Egyptian blogger Nora Younis writes of how she was required to specify not only her religion but that of her lawyer at the Real Estate Registration Office in the city in which she lives:

"Yesterday morning I went to the Real Estate Registration Office to sign a notary form, appointing my lawyer. There, I was surprised to discover that I was required to prove my religion and the religion of the lawyer I wanted to appoint. And because I wasn't planning to get married to the lawyer yet, it never crossed my mine to ask him about his religion before this. All that I wanted was a competent lawyer for a specific cast and I don't think it will effect me or the Egyptian state whether he was Jewish or Shinto or even an adherent of the sacred carrot!" (read more here at www.globalvoicesonline.org)

Makes me think of where we are headed with the way things are going here with the so called Islamization of this country. And before anyone says it, the fact that it is happening elsewhere does not make it any better. Bureaucratic process is not sacred just because it is is put in place in the name of Islam. For those who think otherwise, I would be glad to hear from you - in a constructive manner. If bureaucracy was sacred and divine, as some can be understood to suggest, explain how a Malaysian syariah court judge and a religious department officer have been charged for corruption (see here).

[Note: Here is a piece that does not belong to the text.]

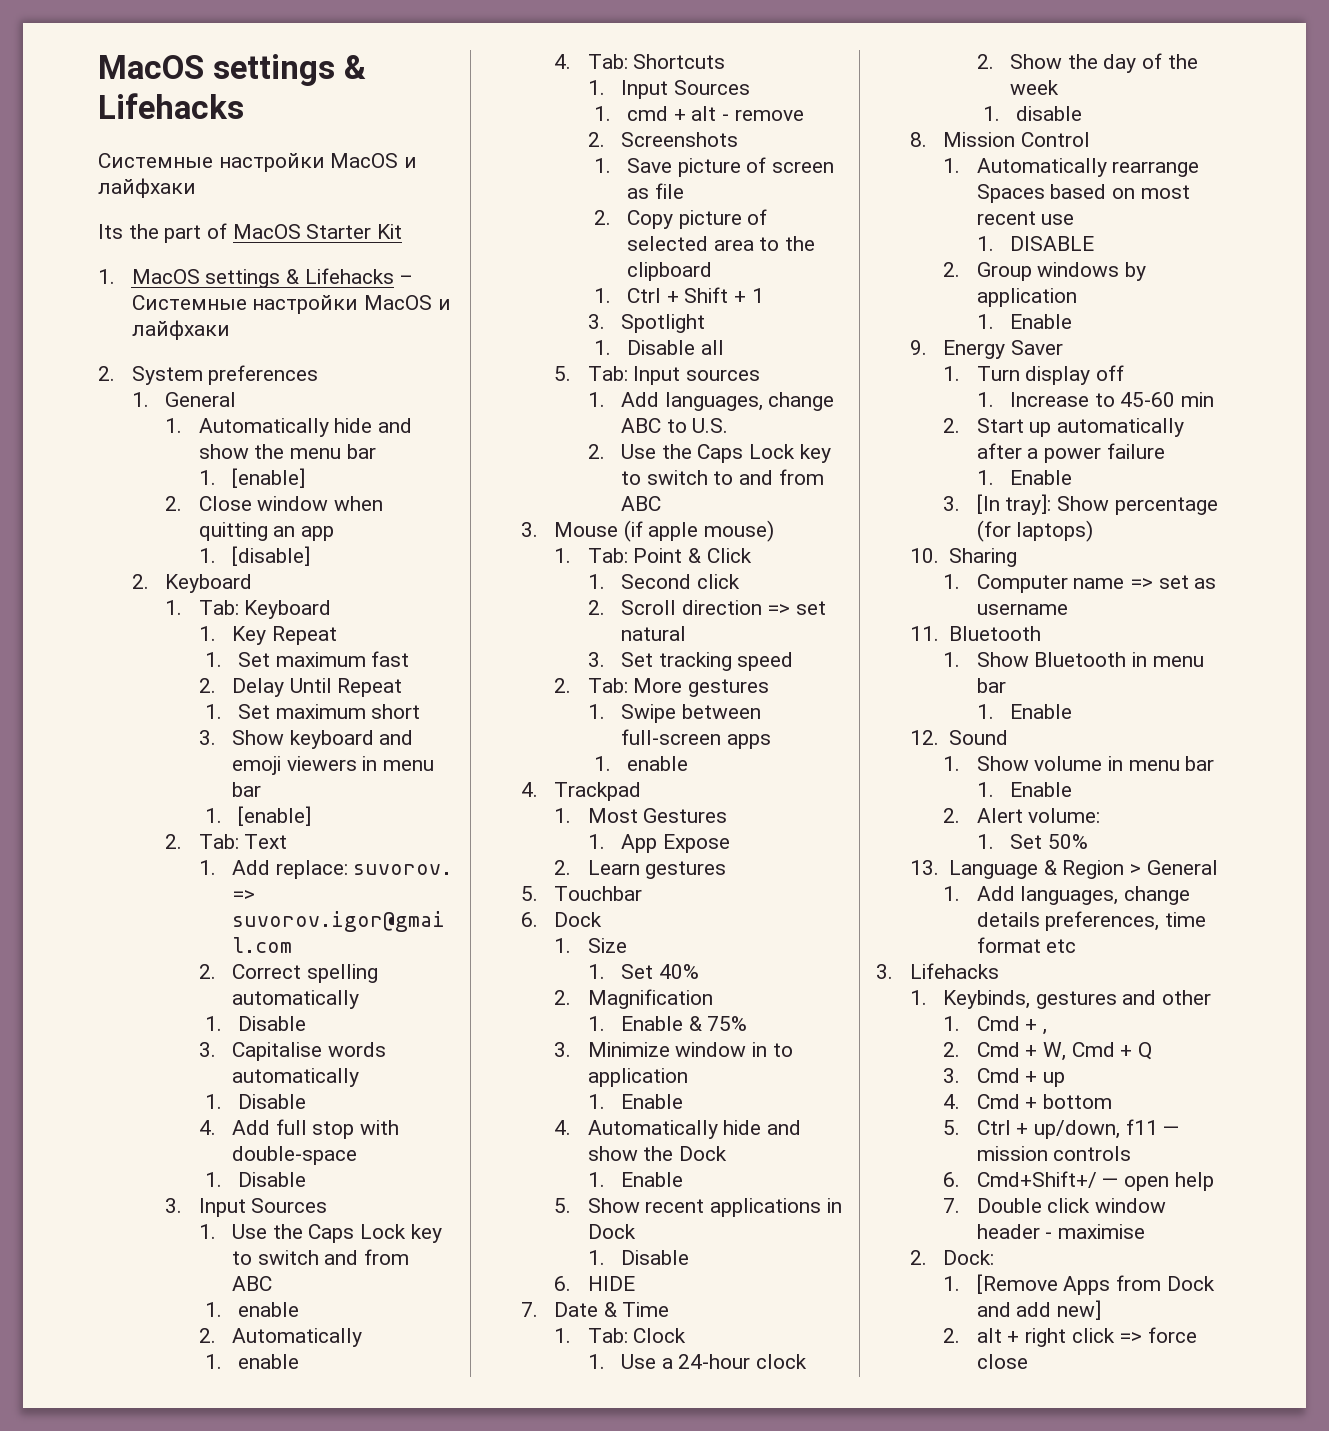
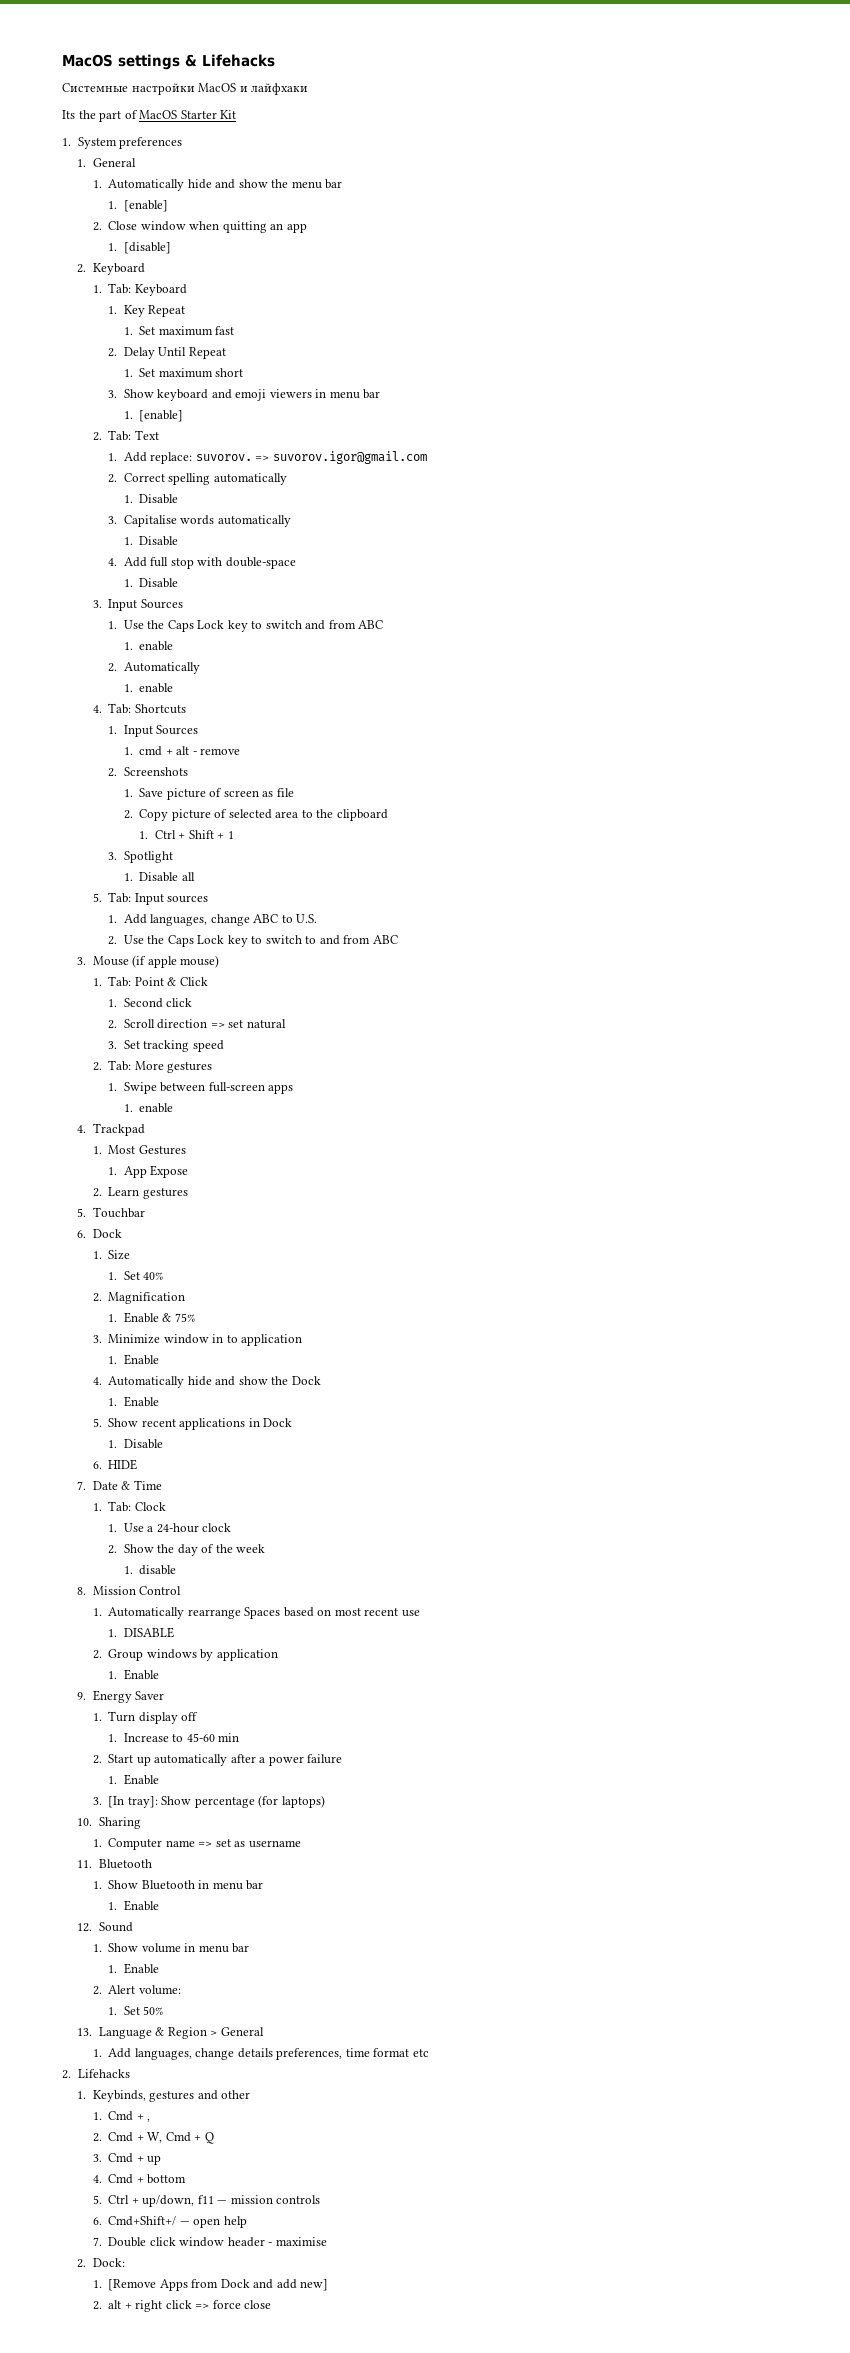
[131,268,414,288] [131,295,451,314] [131,320,230,340] [98,366,115,381] MacOS settings & Lifehacks – Системные настройки MacOS и лайфхаки // 2. -> (71, 142) none
[876,964,893,979] 3. -> [62,2070,71,2079] 2.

Or is the Anti-Corruption Agency blaspheming too?

MIS


2 comments:

Anonymous said...

i'm really sad, angry, n frankly insulted by this constant apartheid-seeking muslim mentality. i feel that they r making a very rude n unfriendly statement: avoid the kafirs like plague, "lest u become 1 of them".


"And because I wasn't planning to get married to the lawyer yet, it never crossed my mine to ask him about his religion before this."

[i wonder why we even need to bother about another's religion even if in the case of marriage?? this is 1 of the saddest things that has ever happened to me, to b told that i just wasn't 'clean n pure enough' to marry a muslim... n that, frankly, is the beginning of my 'islam consciousness', which many muslims would call 'islamophobia'.

i'm NOT going to apologise for my 'islamophobia', suffice to say that IT WASN'T ME WHO STARTED IT.

"I wasn't able to explain the situation other than that the Egyptian state forces citizens to discriminate against each other even when they did not want to do so.

I never though the day would ever come that I would turn around to a stranger and ask him for his religion."

sounds very much like home.

i think we've also marched very far down that road already, here in malaysia.

Chicken Feet aka KaKiaYam said...

Yeah, me too. I would like to hear from a person who thinks otherwise.